Adding encryption configuration
For enhanced security, you can add encryption configuration:
aws bedrock-data-automation-runtime invoke-data-automation-async \ --input-configuration '{ "s3Uri": "s3://my-bucket/document.pdf" }' \ --output-configuration '{ "s3Uri": "s3://my-bucket/output/" }' \ --data-automation-configuration '{ "dataAutomationProjectArn": "Amazon Resource Name (ARN)", "stage": "LIVE" }' \ --encryption-configuration '{ "kmsKeyId": "Amazon Resource Name (ARN)", "kmsEncryptionContext": { "Department": "Finance", "Project": "DocumentProcessing" } }' \ --data-automation-profile-arn "Amazon Resource Name (ARN)"
Event notifications
Enable EventBridge notifications for processing completion:
aws bedrock-data-automation-runtime invoke-data-automation-async \ --input-configuration '{ "s3Uri": "s3://my-bucket/document.pdf" }' \ --output-configuration '{ "s3Uri": "s3://my-bucket/output/" }' \ --data-automation-configuration '{ "dataAutomationProjectArn": "Amazon Resource Name (ARN)", "stage": "LIVE" }' \ --notification-configuration '{ "eventBridgeConfiguration": { "eventBridgeEnabled": true } }' \ --data-automation-profile-arn "Amazon Resource Name (ARN)"
Checking processing status
Use the get-data-automation-status
command to check the status of your processing job:
aws bedrock-data-automation-runtime get-data-automation-status \ --invocation-arn "Amazon Resource Name (ARN)"
The response will include the current status:
{ "status": "COMPLETED", "creationTime": "2025-07-24T12:34:56.789Z", "lastModifiedTime": "2025-07-24T12:45:12.345Z", "outputLocation": "s3://my-bucket/output/abcd1234/" }
Retrieve processing results
Locating output files in S3
List the output files in your S3 bucket:
aws s3 ls s3://amzn-s3-demo-bucket/output/
Download the results to your local machine:
aws s3 cp s3://amzn-s3-demo-bucket/output/ ~/Downloads/bda-results/ --recursive
Understanding output structure
The output typically includes:
-
standard-output.json
: Contains standard extraction results -
custom-output.json
: Contains results from custom blueprints -
metadata.json
: Contains processing metadata and confidence scores
Common response fields
Standard output typically includes:
-
extractedData
: The main extracted information -
confidence
: Confidence scores for each extracted field -
metadata
: Processing information including timestamps and model details -
boundingBoxes
: Location information for detected elements (if enabled)

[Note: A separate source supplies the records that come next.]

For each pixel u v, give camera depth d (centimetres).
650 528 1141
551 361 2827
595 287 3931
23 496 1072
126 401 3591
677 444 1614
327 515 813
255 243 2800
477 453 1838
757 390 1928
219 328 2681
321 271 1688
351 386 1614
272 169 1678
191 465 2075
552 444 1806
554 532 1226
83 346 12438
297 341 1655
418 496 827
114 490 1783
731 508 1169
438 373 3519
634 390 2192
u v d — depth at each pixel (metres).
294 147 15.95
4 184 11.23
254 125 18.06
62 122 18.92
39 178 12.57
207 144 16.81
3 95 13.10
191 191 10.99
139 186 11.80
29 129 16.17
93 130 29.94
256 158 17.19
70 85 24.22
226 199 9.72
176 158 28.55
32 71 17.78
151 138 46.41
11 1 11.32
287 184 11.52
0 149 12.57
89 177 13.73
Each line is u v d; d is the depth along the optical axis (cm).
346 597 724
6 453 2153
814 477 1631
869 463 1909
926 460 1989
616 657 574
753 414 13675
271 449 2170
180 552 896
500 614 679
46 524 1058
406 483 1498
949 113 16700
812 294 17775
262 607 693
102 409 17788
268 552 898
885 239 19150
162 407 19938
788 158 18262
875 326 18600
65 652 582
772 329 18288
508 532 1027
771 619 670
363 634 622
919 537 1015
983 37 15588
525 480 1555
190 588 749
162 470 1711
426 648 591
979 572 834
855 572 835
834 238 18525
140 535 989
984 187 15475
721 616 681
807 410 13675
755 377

Error handling and troubleshooting
Common error scenarios and solutions:
-
Invalid S3 URI: Ensure your S3 bucket exists and you have proper permissions
-
Missing data-automation-profile-arn: This parameter is required for all processing requests
-
Project not found: Verify your project ARN is correct and the project exists
-
Unsupported file format: Check that your file format is supported by BDA
Adding tags to processing jobs
You can add tags to help organize and track your processing jobs:
aws bedrock-data-automation-runtime invoke-data-automation-async \ --input-configuration '{ "s3Uri": "s3://my-bucket/document.pdf" }' \ --output-configuration '{ "s3Uri": "s3://my-bucket/output/" }' \ --data-automation-configuration '{ "dataAutomationProjectArn": "Amazon Resource Name (ARN)", "stage": "LIVE" }' \ --tags '[ { "key": "Department", "value": "Finance" }, { "key": "Project", "value": "InvoiceProcessing" } ]' \ --data-automation-profile-arn "Amazon Resource Name (ARN)"